*TAREFAS OBRIGATÓRIAS*
(a) Responda com base no texto sobre Assange:
(i) Quem projetou o vestido lilás que Moris usou?
(ii) Em que ano nasceu Max?
(iii) Quem dirigiu o documentário "Ithaka – A Luta de Assange"?
(b) Escreva a continuação do texto sobre Assange a partir da última frase.

*TRECHO*
----------------

O fundador do WikiLeaks obteve permissão em 2021 para se casar enquanto enfrenta extradição para os EUA por acusações de espionagem. Moris usou um vestido lilás até o chão, projetado por Vivienne Westwood, e fez um discurso emocional após o casamento.

Stella era advogada de Assange quando se apaixonaram, em 2012. Ela escondeu por cinco anos seu relacionamento com o jornallistas. Nesse período, tiveram dois filhos, Gabriel, nascido em 2018, e Max, nascido em 2019.

Atualmente, Moris está na linha de frente na luta contra a extradição de Assange para os EUA. Ela destaca que o caso é político e poderia ameaçar a liberdade de imprensa.

O casal, que conseguiu manter seu relacionamento em segredo por seis anos, enfrenta uma batalha legal e política complexa, enquanto tenta preservar a integridade do WikiLeaks e a liberdade de informação.

Ithaka – A Luta de Assange

AgBr (Paulo Pinto) - Em campanha pela liberdade do filho, pai de Julian Assange veio ao Brasil divulgar o documentário Ithaka – A Luta de Assange, de Ben Lawrence

O documentário "Ithaka – A Luta de Assange", dirigido por Ben Lawrence, foi lançado no Brasil em agosto de 2023 por John Shipton, pai de Julian Assange.  O filme tem estreia prevista no dia 31 de março.

O longa destaca a batalha pela liberdade de Julian Assange e sua possível mudança para o Brasil após sua libertação e aborda a fundação do WikiLeaks por Assange.

----------------

*DADOS EXTRAÍDOS*
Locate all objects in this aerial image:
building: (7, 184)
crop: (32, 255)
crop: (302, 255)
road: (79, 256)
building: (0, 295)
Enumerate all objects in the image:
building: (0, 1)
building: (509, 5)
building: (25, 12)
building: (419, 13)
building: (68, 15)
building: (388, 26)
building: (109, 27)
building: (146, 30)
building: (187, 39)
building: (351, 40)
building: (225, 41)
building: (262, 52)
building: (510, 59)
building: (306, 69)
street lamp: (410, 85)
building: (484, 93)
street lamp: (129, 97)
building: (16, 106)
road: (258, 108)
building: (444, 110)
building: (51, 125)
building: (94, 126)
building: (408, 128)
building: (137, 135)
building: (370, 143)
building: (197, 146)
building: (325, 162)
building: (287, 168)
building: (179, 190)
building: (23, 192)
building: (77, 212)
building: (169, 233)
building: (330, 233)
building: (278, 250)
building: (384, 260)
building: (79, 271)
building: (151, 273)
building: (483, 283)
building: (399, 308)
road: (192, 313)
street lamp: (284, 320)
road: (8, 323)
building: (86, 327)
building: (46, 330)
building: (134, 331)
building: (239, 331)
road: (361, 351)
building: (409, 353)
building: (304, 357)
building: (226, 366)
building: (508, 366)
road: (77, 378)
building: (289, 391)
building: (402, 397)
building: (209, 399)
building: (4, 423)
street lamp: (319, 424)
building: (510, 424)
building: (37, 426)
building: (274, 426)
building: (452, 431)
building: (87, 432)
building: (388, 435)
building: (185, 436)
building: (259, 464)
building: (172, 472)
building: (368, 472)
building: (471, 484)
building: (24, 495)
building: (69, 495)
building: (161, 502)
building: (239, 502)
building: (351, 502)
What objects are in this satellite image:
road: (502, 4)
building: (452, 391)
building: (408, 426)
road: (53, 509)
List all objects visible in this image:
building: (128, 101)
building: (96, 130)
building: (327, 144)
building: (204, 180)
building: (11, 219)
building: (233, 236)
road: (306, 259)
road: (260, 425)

----------------

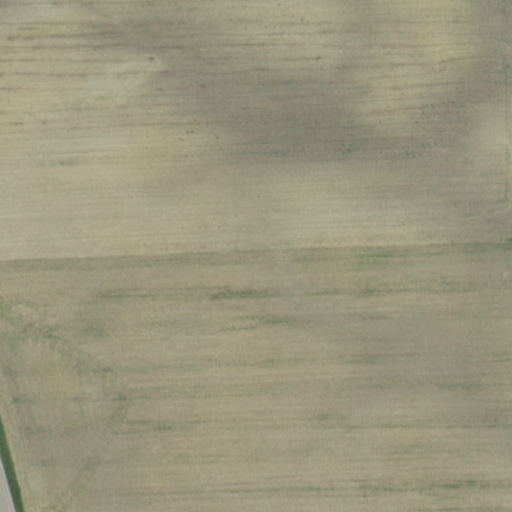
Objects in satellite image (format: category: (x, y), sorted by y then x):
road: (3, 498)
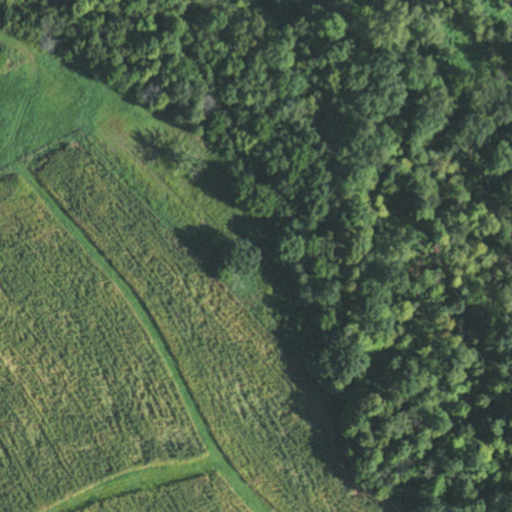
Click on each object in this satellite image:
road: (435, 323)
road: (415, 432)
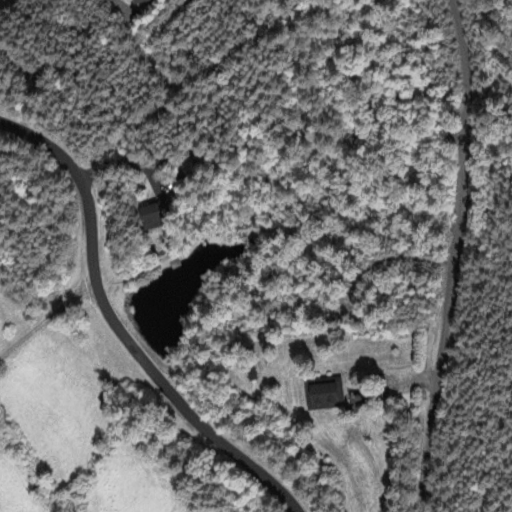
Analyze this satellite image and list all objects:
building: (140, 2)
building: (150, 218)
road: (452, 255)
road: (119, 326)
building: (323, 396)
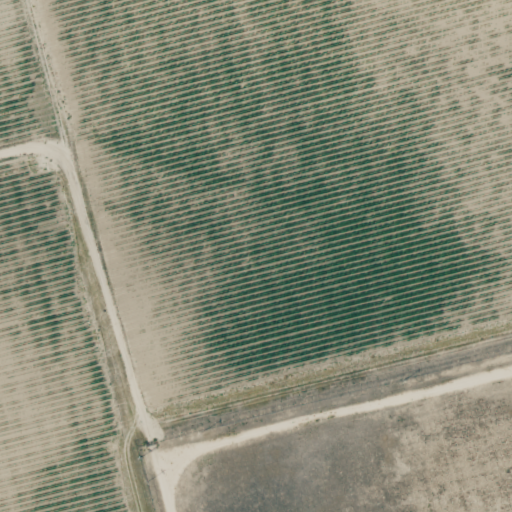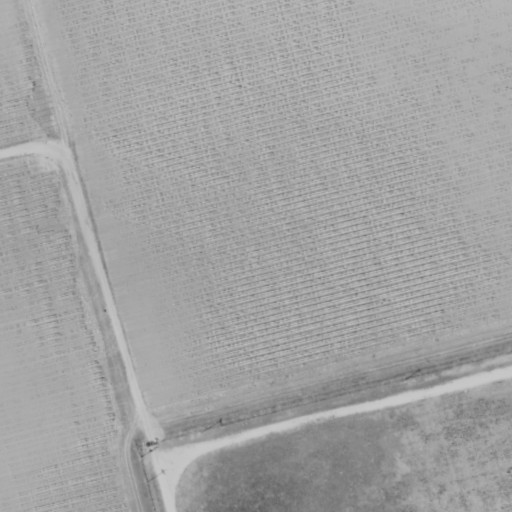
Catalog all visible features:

----------------

*RESPOSTAS DOS EXERCÍCIOS*
(a)
(i) Vivienne Westwood.
(ii) Em 2019.
(iii) Ben Lawrence.

(b)
Trata também dos vazamentos de documentos secretos em 2010 e os desdobramentos legais que o levaram à prisão na Inglaterra em 2019, enfrentando uma possível extradição para os EUA, onde pode receber uma pena de até 175 anos de prisão.

O enredo destaca a luta incansável dos pais de Assange em busca de aliados para sua libertação. Mostra a atuação do pai dele, Shipton, e da mulher, Stella Assange, por sua liberdade. Eles viajam o mundo atrás de aliados que possam ajudar na causa de um homem que fez apenas o seu trabalho, enquanto os culpados pelos crimes hediondos, dos quais denunciou, não são nem questionados.

Confira o trailer

WikiLeaks

O WikiLeaks, uma organização multinacional de mídia e biblioteca associada, foi fundado por Julian Assange em 2006. Especializado na análise e publicação de grandes conjuntos de dados censurados, revelou mais de 10 milhões de documentos relacionados a guerras, espionagem e corrupção.